Directions for this task:
All pictures must be dropped, while the entries are given again word for word.

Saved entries
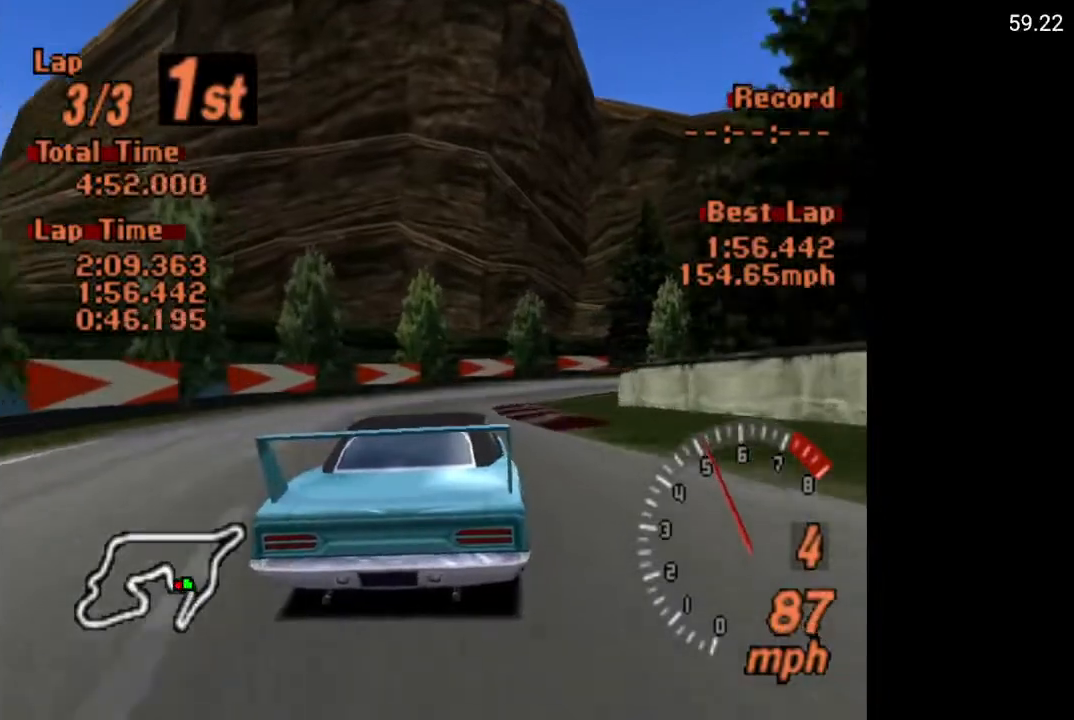
{"buttons": ["DPAD_RIGHT"], "left_stick": "center", "right_stick": "center", "events": [[133, "DPAD_RIGHT", "up"], [300, "DPAD_RIGHT", "down"]]}
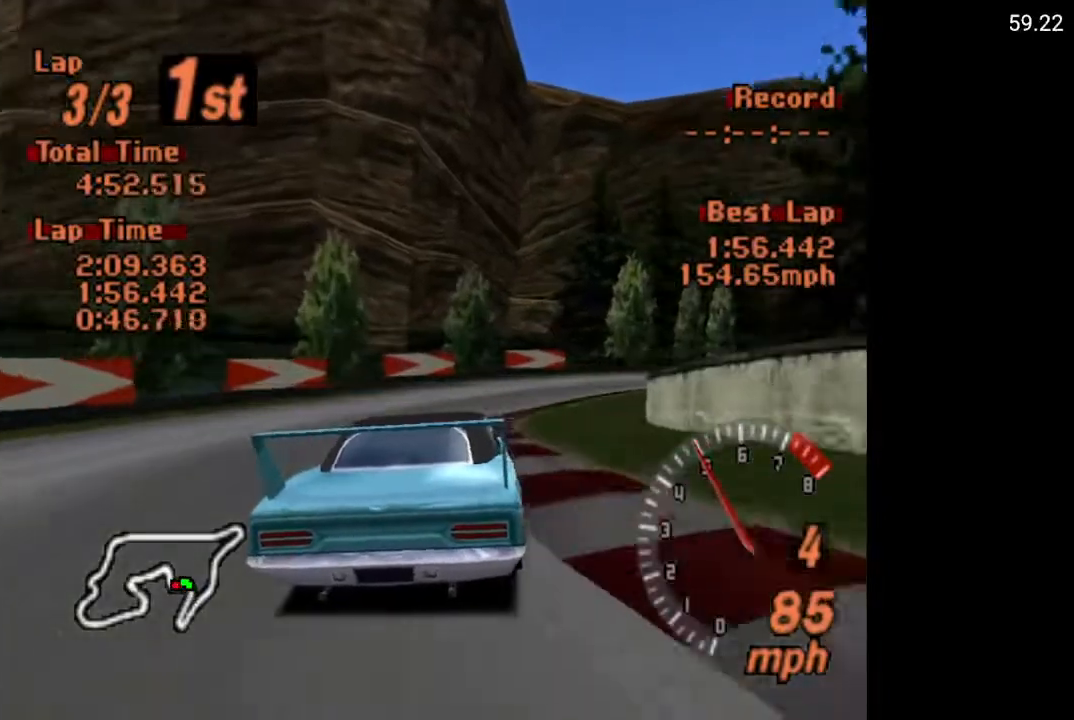
{"buttons": ["DPAD_RIGHT"], "left_stick": "center", "right_stick": "center", "events": []}
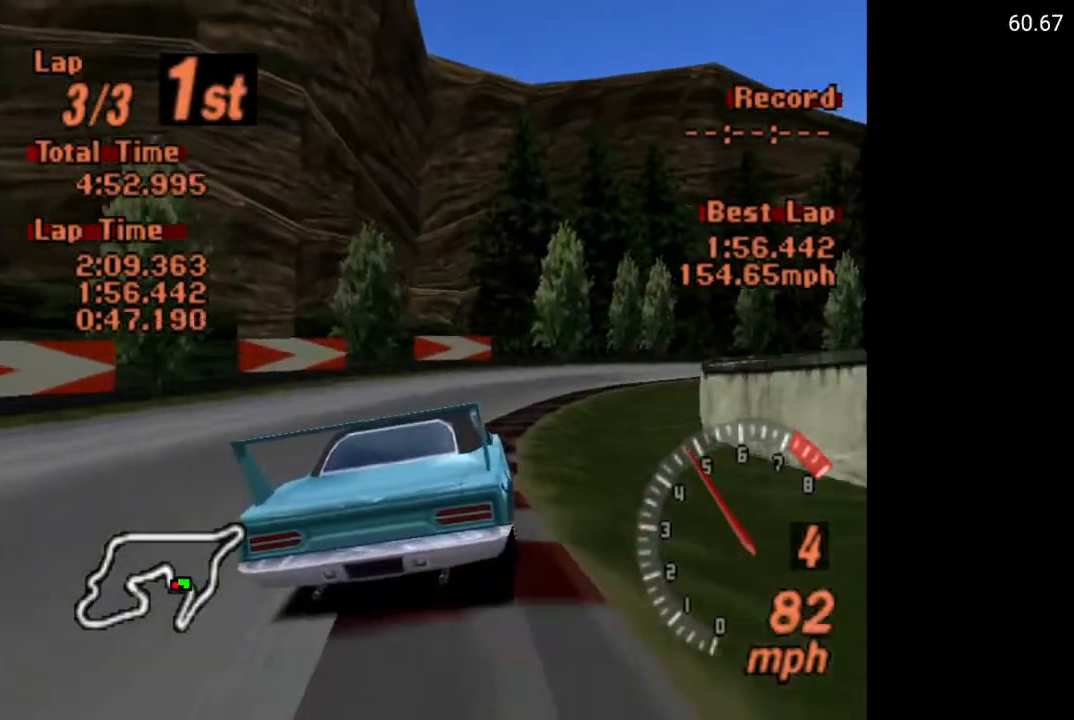
{"buttons": ["DPAD_RIGHT"], "left_stick": "center", "right_stick": "center", "events": []}
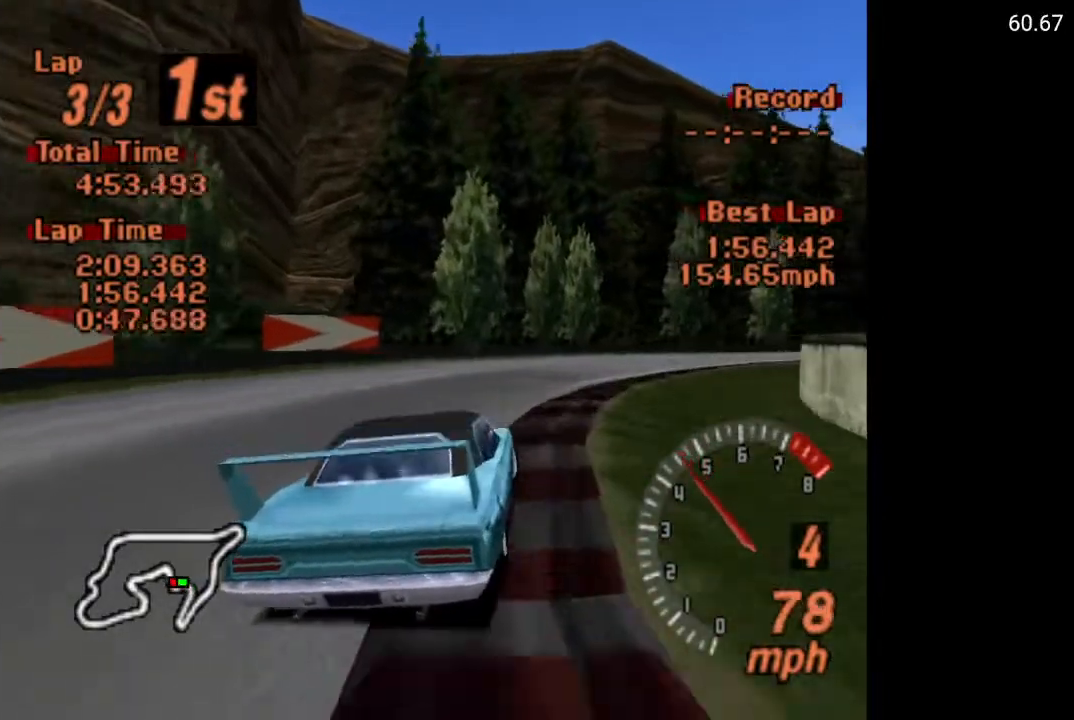
{"buttons": ["A", "DPAD_RIGHT"], "left_stick": "center", "right_stick": "center", "events": [[83, "L2", "down"], [167, "L2", "up"], [483, "A", "down"]]}
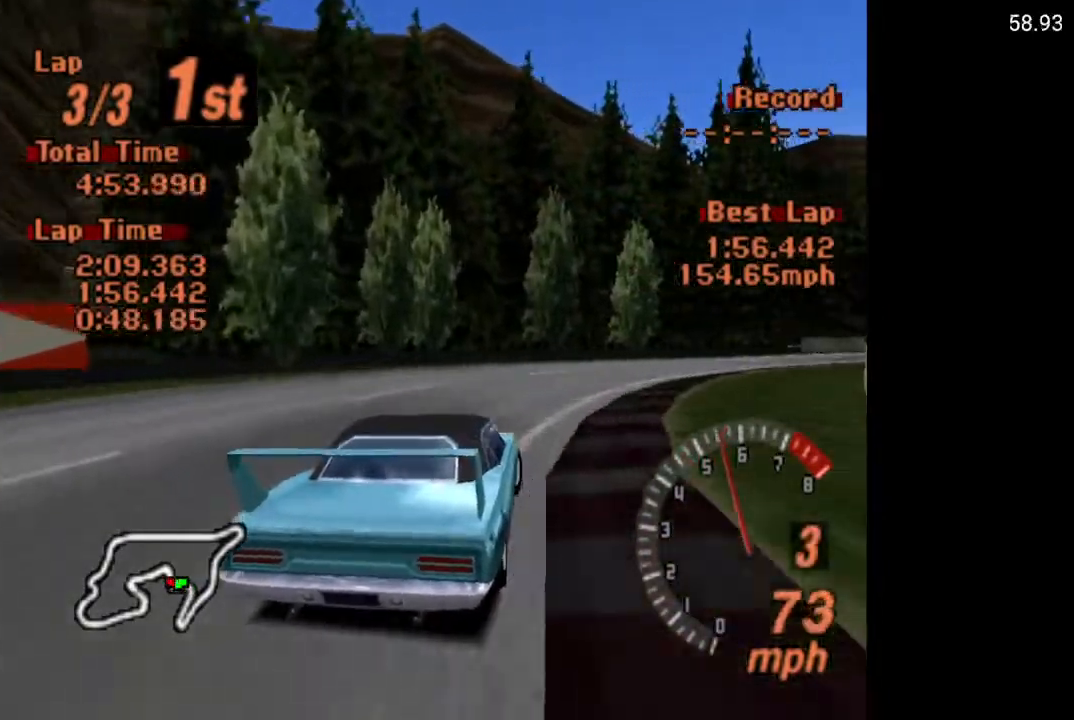
{"buttons": ["A", "DPAD_RIGHT"], "left_stick": "center", "right_stick": "center", "events": []}
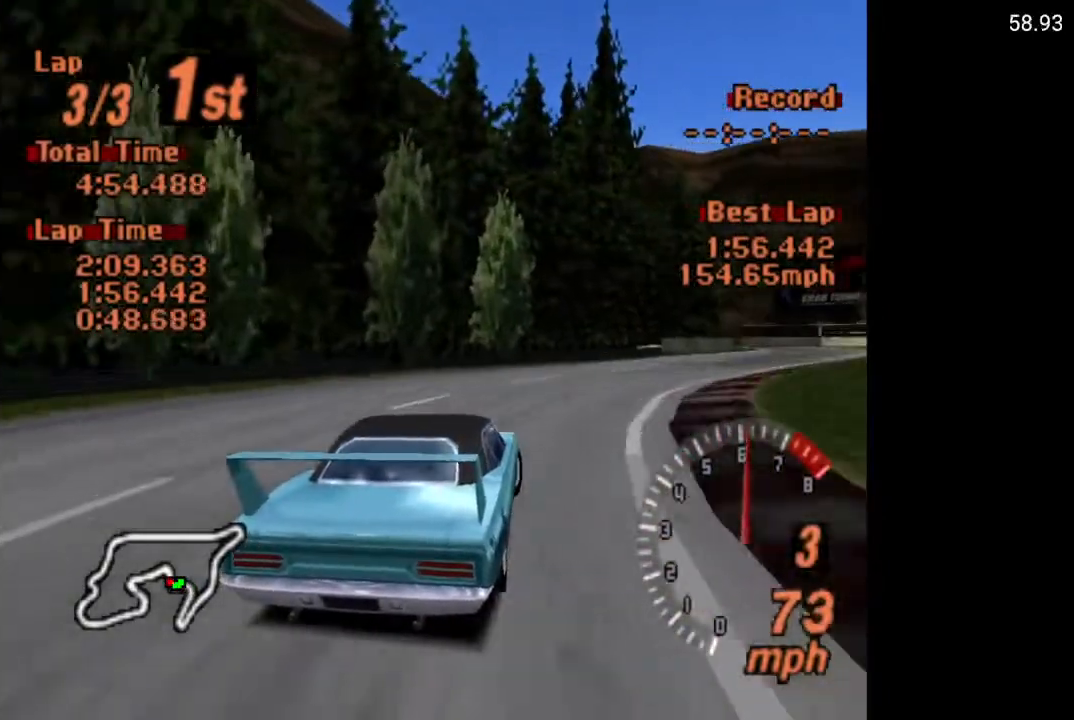
{"buttons": ["DPAD_RIGHT"], "left_stick": "center", "right_stick": "center", "events": [[150, "A", "up"]]}
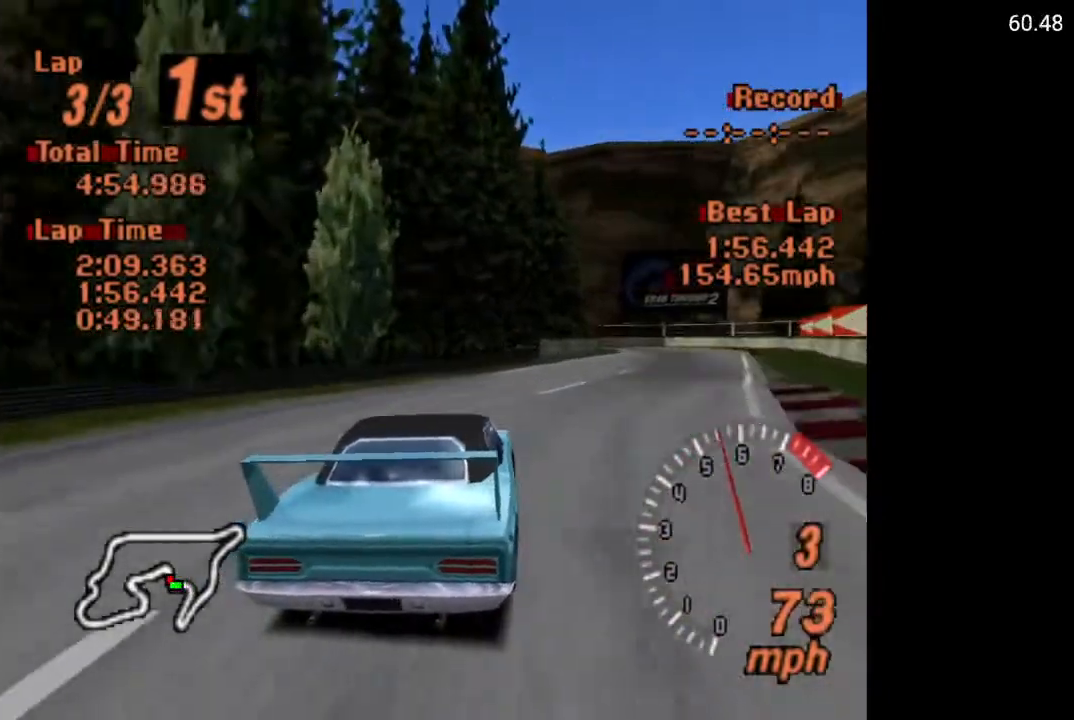
{"buttons": ["A", "DPAD_RIGHT"], "left_stick": "center", "right_stick": "center", "events": [[17, "A", "down"]]}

Problem solution:
{"buttons": ["DPAD_RIGHT"], "left_stick": "center", "right_stick": "center", "events": [[133, "DPAD_RIGHT", "up"], [300, "DPAD_RIGHT", "down"]]}
{"buttons": ["DPAD_RIGHT"], "left_stick": "center", "right_stick": "center", "events": []}
{"buttons": ["DPAD_RIGHT"], "left_stick": "center", "right_stick": "center", "events": []}
{"buttons": ["A", "DPAD_RIGHT"], "left_stick": "center", "right_stick": "center", "events": [[83, "L2", "down"], [167, "L2", "up"], [483, "A", "down"]]}
{"buttons": ["A", "DPAD_RIGHT"], "left_stick": "center", "right_stick": "center", "events": []}
{"buttons": ["DPAD_RIGHT"], "left_stick": "center", "right_stick": "center", "events": [[150, "A", "up"]]}
{"buttons": ["A", "DPAD_RIGHT"], "left_stick": "center", "right_stick": "center", "events": [[17, "A", "down"]]}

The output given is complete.